People find Extinction Rebellion’s emotive language and approach to climate action comforting. Geary Baulch explains that the Extinction Rebellion talks across the country have created crucial support systems for members of the public who need to talk about their emotional responses to climate fear. “That human, emotional level of dealing with this is how we have grown. Whenever we’re doing actions physically on the ground, with people on the streets, that’s when our reach expands massively. I think there is something inspiring about it.”

On April 15 of 2019, Extinction Rebellion will stage their International Rebellion Week. I hope this year the media will make more space to cheer on a growing number of climate activists demanding systemic changes against climate inaction.

Phone call with climate activist over. Try to write about hope. Drink a beer and take a nap because it’s December 20 and no one else is replying to emails. Most of my writing takes on shape in the moment between wakefulness and napfulness anyway.

The image of the drone followed me into my lull. Was an “eco-warrior” out there making a stand against people like my family who were pumping carbon into the air to join me for a Christian festival of pretending? Still now the drone mystery has not been settled, but people were excited at the prospect of someone taking radical action against polluting infrastructures. It is like an arty b-list film where the plot is never resolved and instead it is the unfolding of the protagonist’s self-awareness which takes centre-stage.

I could not write about hope without addressing the reality that I have not changed my consumer habits enough this year. I still take planes, buy plastic, recycle sloppily, eat meat and fund H&M’s natural resource depletion. I feel the familiar dredge of guilt rather than a wave of fresh hope.

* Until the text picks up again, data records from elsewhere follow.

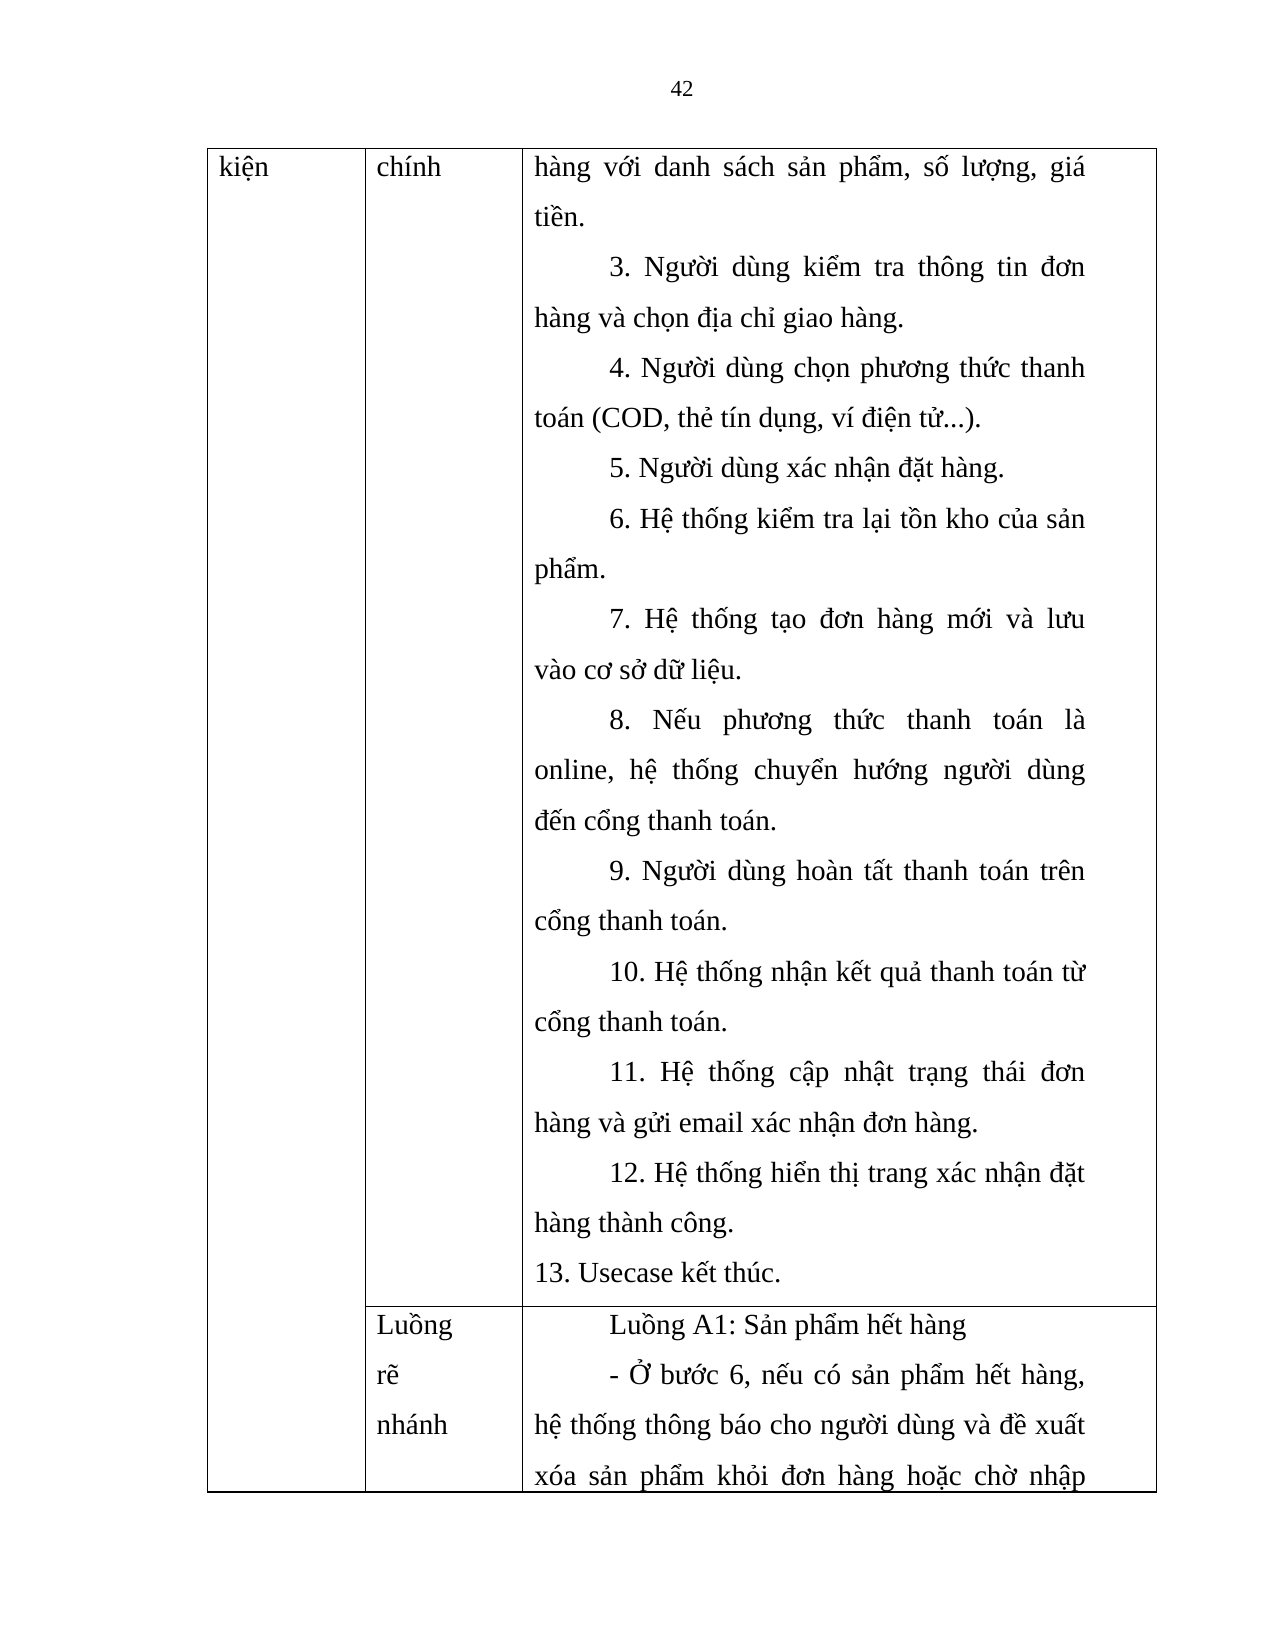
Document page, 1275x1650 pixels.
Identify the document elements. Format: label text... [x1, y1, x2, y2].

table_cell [523, 149, 1156, 1306]
table_cell Luồng rẽ nhánh [366, 1307, 522, 1491]
table_cell Luồng sự kiện [208, 149, 365, 1491]
table_cell Luồng sự kiện chính [366, 149, 522, 1306]
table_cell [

Guilt can root itself so deeply in ourselves and our relations that we barely notice it is there, and this prevents the actions for change that we urgently need to take. We are caught in our own systems and things and systems of things. Is it unreasonable to expect us to identify that beneath the noise, we feel desperately guilty about our environmental inertia? Lots of us are not doing enough, aside from refusing a plastic straw in our gin and tonic, to prevent the climate catastrophe rearing up on us.

We feel guilty before we achieve change. Guilty for not quitting, or starting, something we should. We do feel calmer once we start our homework, our tax return or begin an overdue, difficult conversation. Until we talk about our collective and individual culpability we cannot begin to dig up the insidious guilt that steels us against progress. We should begin the new year backwards, by addressing the old lies we tell ourselves: that it will be ok, that science will solve it and that the human disposition for pretence has nothing to do with solving the climate crisis.

Humans made this mess, some humans more than others. A human approach to understanding the emotional complexity of inaction is worth a run. My top 2019 tip: a novel public resolution to solve a sticky problem is all the newness we need this year.